Counsellors are well-suited to helping people who are struggling with life’s ups and downs. Most counsellors have completed a Master of Counselling. Those with more acute, long-lasting mental health issues will sometimes be better served by a psychologist or psychiatrist.

In Australia, all psychologists must be approved by the Psychology Board of Australia and registered with Australian Health Professional Regulation Agency (AHPRA). The term ‘counsellor’ is not protected or regulated in the same way.

Each of these fields is highly complex, working with numerous client populations. The qualifications and avenues through which each person comes to a field can vary somewhat.

Please note that this is intended to be a general guide. It is not comprehensive.


What is psychology?

Psychology is the study of human behaviour. Psychologists are experts in human behaviour, having studied the brain, memory, learning, human development and the processes that determine how you think, feel, behave and react. Psychologists apply their expertise using reliable and scientifically supported methods.

Psychological therapies are widely used to treat individuals, couples and families and can also be applied to groups and organisations.


What should I expect on my first visit?

During your initial consultation your psychologist will discuss your concerns with you, and help you identify treatment goals. As part of this process they will assess each area of difficulty and work with you to devise an optimal treatment plan based on empirical study. This means we only practice psychological treatments that are known to be beneficial.

Your psychologist will also estimate the number of sessions needed to increase your quality of life, vitality, and wellbeing. It might also be helpful for you to think about what you want to gain from therapy prior to your appointment, and raise any concerns that you have with your psychologist.


How long is a session?

Consultations with a psychologist last between 50 and 60 minutes.


How many sessions will I need?

At Seed Psychology we are committed to ensuring that the intervention provided is specifically tailored to your needs. You might want to improve your relationships, or overcome feelings of sadness related to depression. Perhaps you want to learn how to cope with worries, or more successfully adjust to the difficulties of life.

This means there are no “hard and fast” rules regarding the length of treatment, so it will largely be determined by the nature of your concerns.

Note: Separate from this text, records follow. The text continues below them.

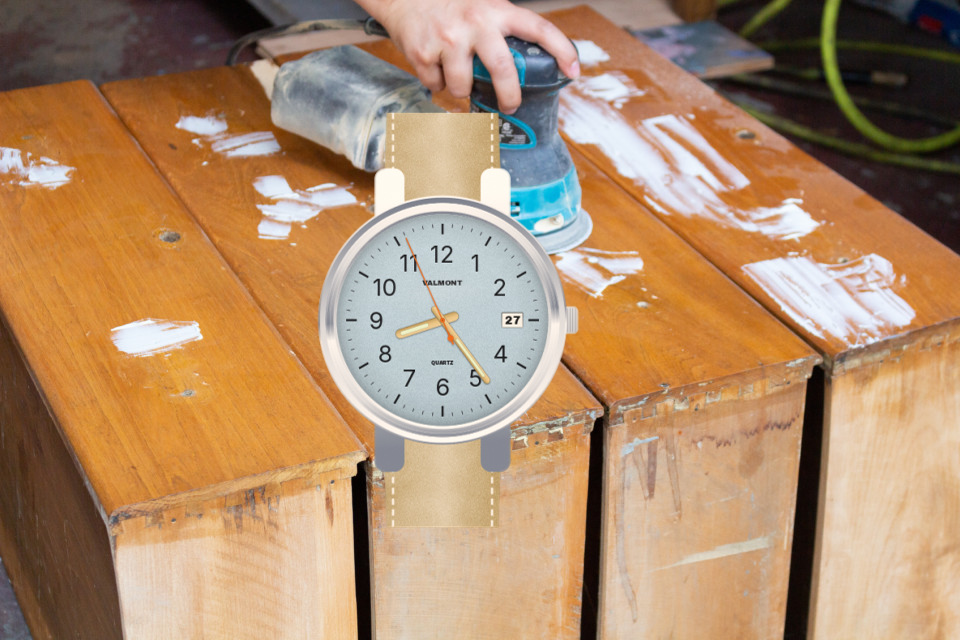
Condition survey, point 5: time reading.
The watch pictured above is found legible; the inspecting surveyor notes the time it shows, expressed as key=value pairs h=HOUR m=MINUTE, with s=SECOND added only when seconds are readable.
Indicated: h=8 m=23 s=56
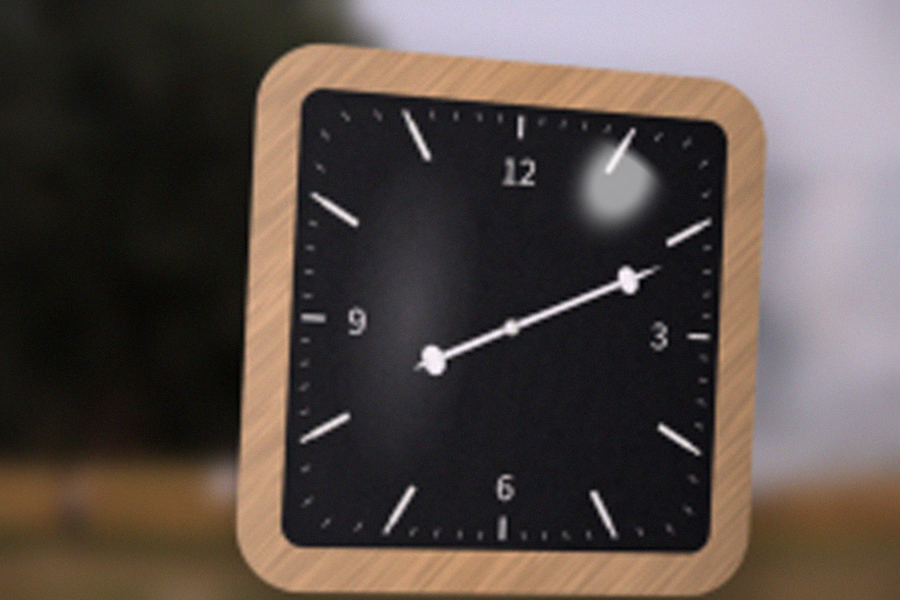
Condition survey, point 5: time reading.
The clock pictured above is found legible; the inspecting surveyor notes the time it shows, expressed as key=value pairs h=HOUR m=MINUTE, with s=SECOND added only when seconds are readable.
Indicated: h=8 m=11
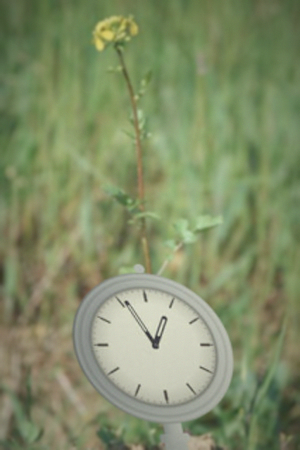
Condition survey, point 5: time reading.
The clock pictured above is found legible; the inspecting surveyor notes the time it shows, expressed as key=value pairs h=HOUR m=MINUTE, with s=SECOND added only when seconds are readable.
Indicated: h=12 m=56
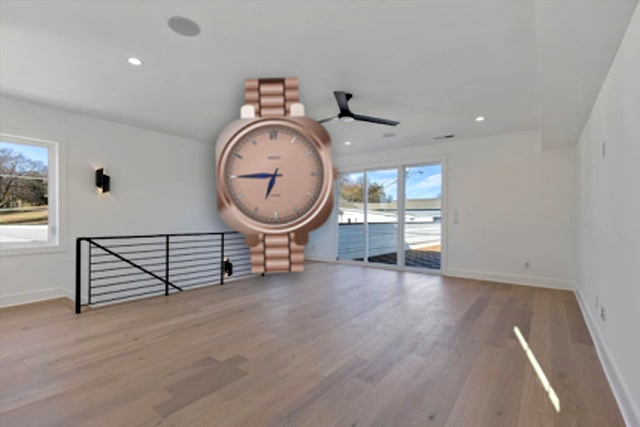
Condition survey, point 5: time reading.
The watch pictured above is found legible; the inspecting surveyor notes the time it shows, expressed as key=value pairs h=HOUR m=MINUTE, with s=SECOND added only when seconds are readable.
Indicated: h=6 m=45
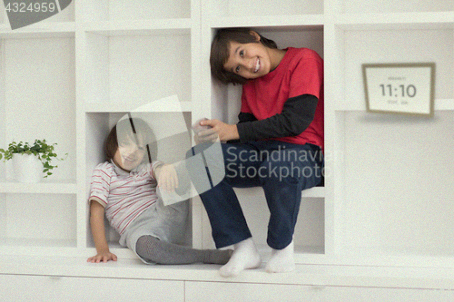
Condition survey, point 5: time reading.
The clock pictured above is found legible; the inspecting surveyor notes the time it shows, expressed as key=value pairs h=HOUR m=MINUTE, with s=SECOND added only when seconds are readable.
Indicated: h=11 m=10
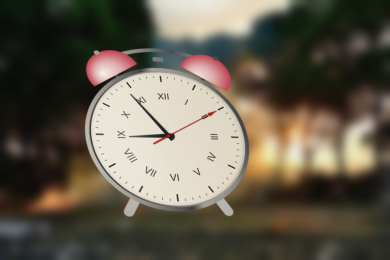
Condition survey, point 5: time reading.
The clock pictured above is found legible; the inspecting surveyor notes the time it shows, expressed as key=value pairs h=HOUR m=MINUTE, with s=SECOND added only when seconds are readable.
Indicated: h=8 m=54 s=10
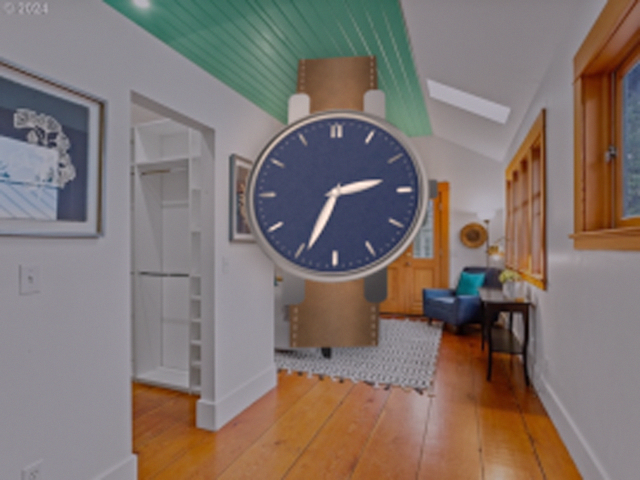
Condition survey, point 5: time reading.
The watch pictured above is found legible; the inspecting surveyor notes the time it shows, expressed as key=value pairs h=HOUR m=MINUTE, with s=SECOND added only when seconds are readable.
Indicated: h=2 m=34
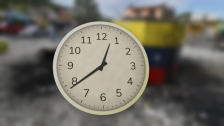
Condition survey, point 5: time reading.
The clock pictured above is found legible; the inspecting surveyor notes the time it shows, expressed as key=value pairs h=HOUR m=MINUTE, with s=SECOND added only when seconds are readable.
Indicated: h=12 m=39
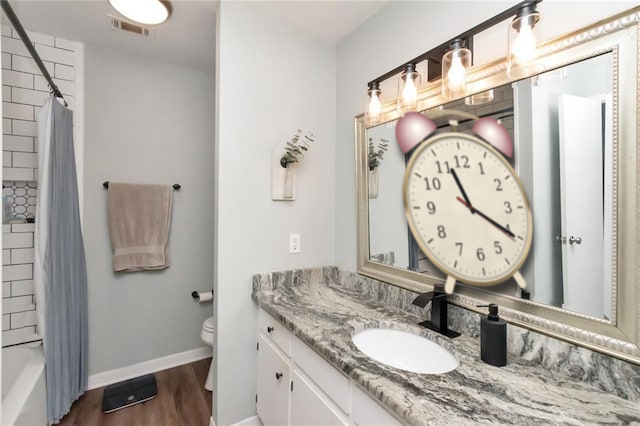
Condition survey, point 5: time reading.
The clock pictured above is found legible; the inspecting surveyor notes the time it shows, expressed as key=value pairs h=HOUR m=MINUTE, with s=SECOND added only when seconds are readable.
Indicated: h=11 m=20 s=21
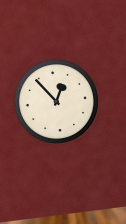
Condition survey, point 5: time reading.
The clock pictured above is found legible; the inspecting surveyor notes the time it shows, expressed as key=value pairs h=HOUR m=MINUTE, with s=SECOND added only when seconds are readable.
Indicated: h=12 m=54
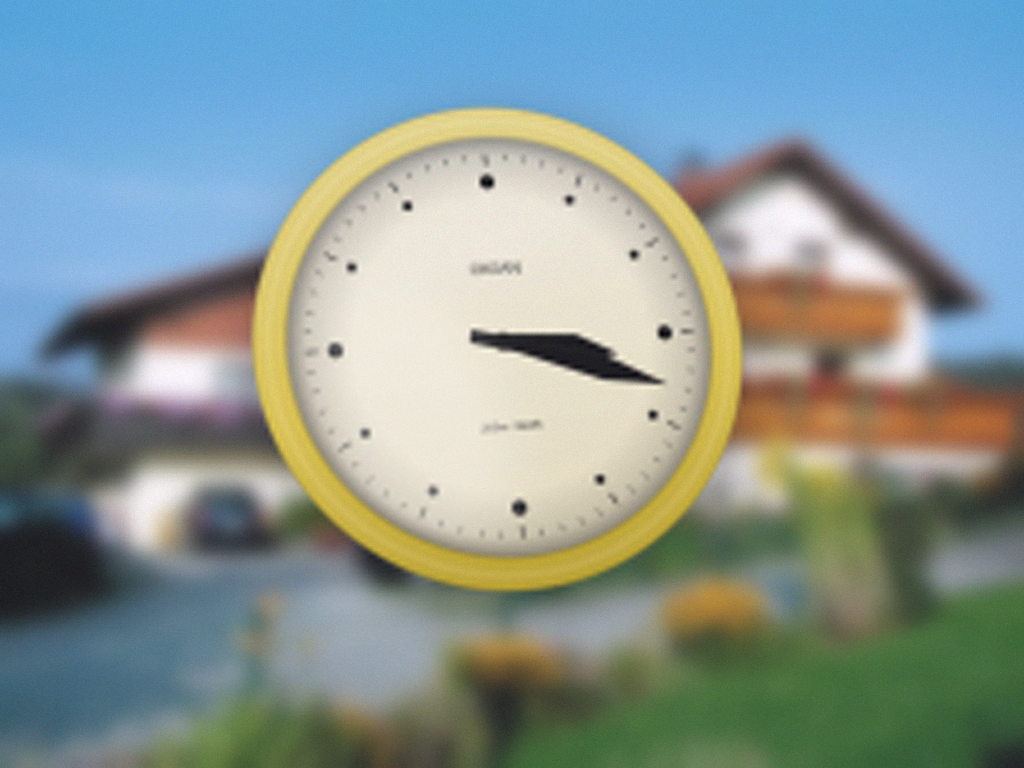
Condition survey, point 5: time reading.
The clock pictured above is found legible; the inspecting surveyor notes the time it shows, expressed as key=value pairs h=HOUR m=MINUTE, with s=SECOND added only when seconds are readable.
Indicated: h=3 m=18
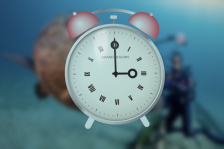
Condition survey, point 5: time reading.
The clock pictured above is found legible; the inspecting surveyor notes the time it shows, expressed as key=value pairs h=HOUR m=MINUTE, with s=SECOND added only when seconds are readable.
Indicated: h=3 m=0
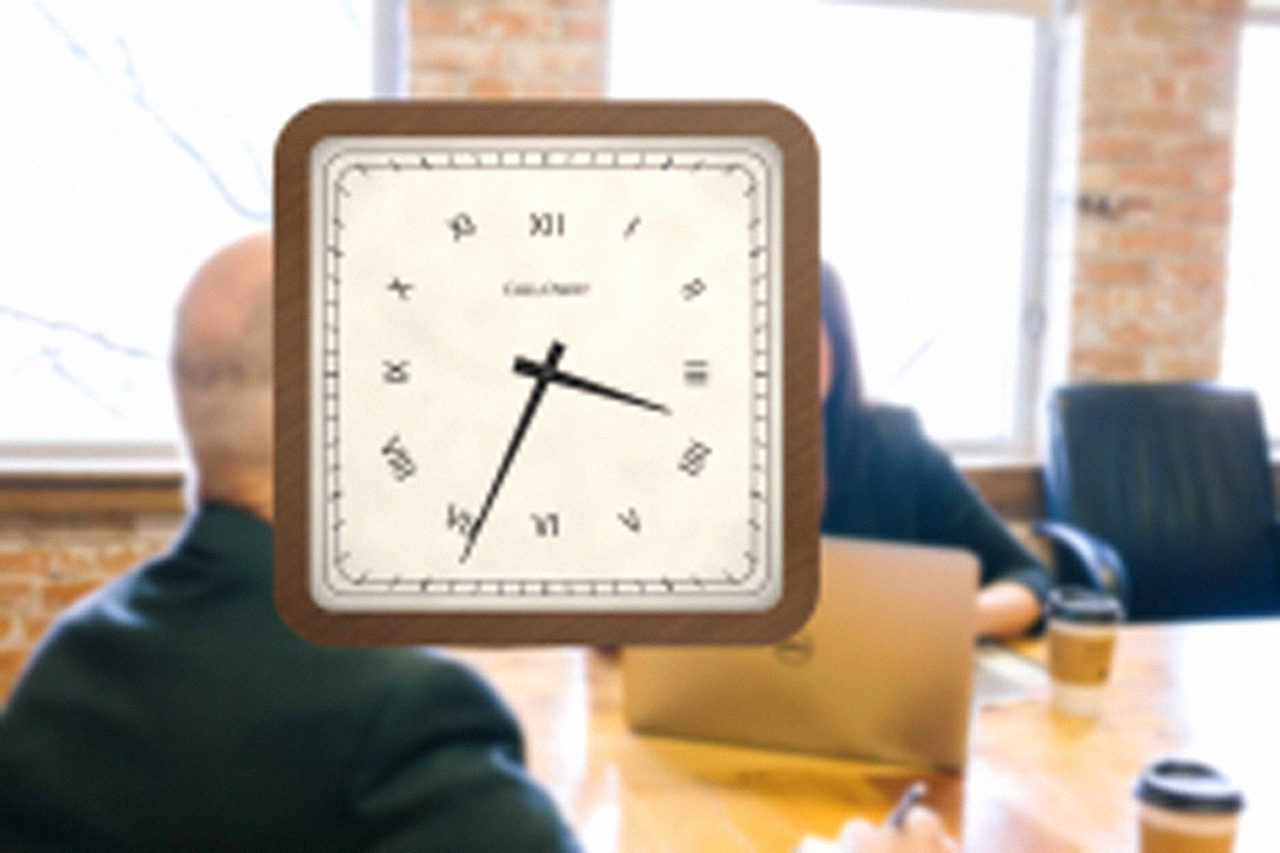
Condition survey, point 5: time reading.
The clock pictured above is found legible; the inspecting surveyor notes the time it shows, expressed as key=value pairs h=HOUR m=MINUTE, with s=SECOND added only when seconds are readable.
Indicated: h=3 m=34
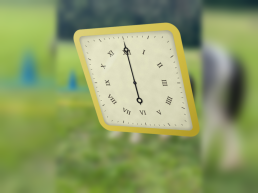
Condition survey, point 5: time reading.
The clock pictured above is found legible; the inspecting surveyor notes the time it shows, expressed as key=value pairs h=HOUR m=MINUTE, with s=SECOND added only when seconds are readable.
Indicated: h=6 m=0
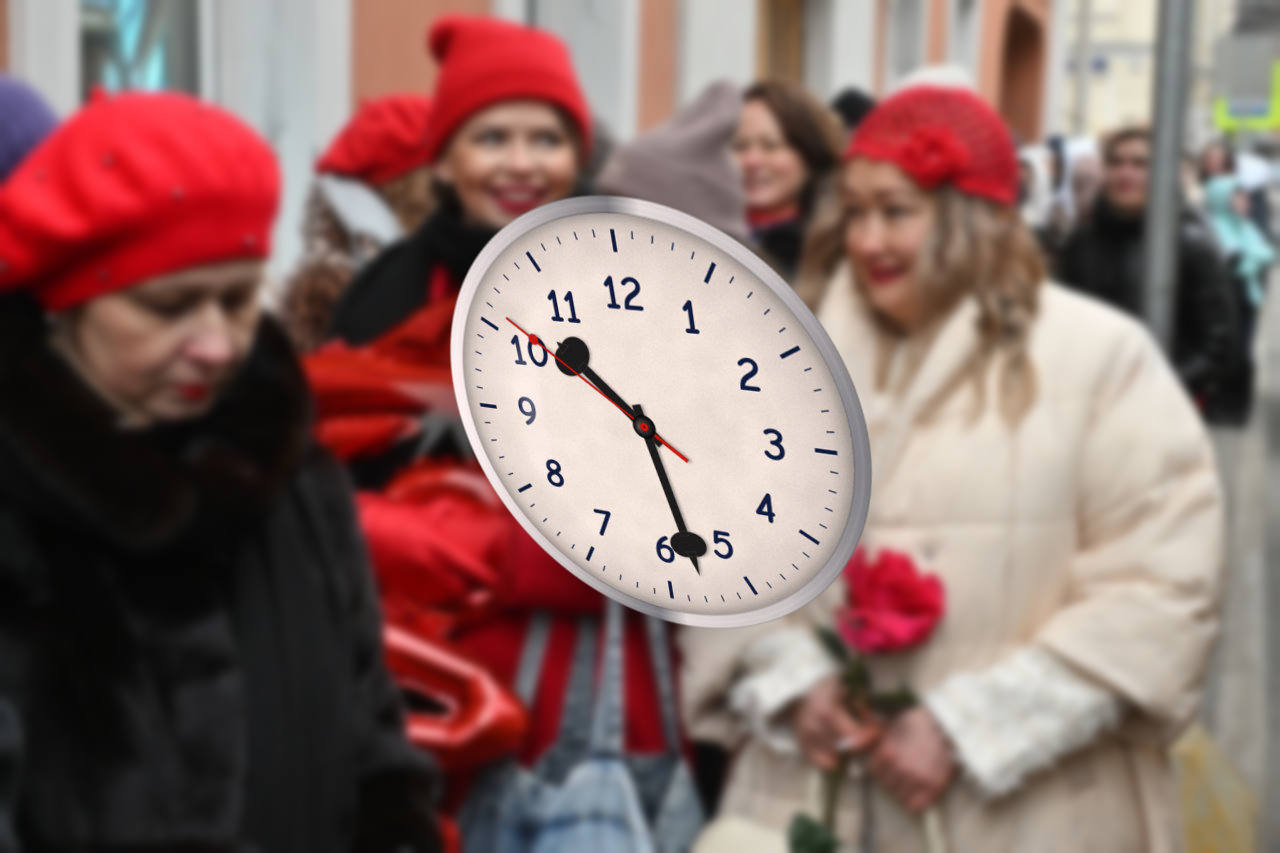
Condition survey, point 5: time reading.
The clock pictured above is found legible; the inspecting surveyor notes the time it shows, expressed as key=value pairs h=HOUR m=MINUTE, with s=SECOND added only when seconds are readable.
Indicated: h=10 m=27 s=51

However, it is common for most people to attend between 6 and 18 sessions, with some people requiring less sessions and others more.

Your psychologist will discuss the estimated length of treatment with you following your initial assessment session.


Fees & Rebates

 
Individual sessions

Medicare rebates to the value of $84.80 to 124.50 per session are available with a referral from a GP or psychiatrist. However, you can still access our services without a referral or rebate.

Medicare Rebates can be claimed directly following your appointment via Medicare’s EasyClaim. Please bring your Medicare and debit cards with you to your appointment to participate.

 
Private health insurance

Check with your health insurer for rebate details. In most cases, private health rebates can be claimed onsite via our HICAPS facility.

 
Report and assessment

Please contact us for further details – our psychologists can under some circumstances produce reports.

 
Cancellation policy

If an appointment is cancelled at late notice, it is unlikely this gap will be filled. Late cancellations result in a loss of income for our psychologists, and also mean that other clients have lost an appointment opportunity.

With this in mind, Seed Psychology has a strict cancellation policy.  If you need to cancel or reschedule your appointment, you must provide us with at least two business days’ notice to avoid a fee of 50% of the full session fee, which is payable at your next session.

Please Note: No Medicare rebate is available for cancelled sessions.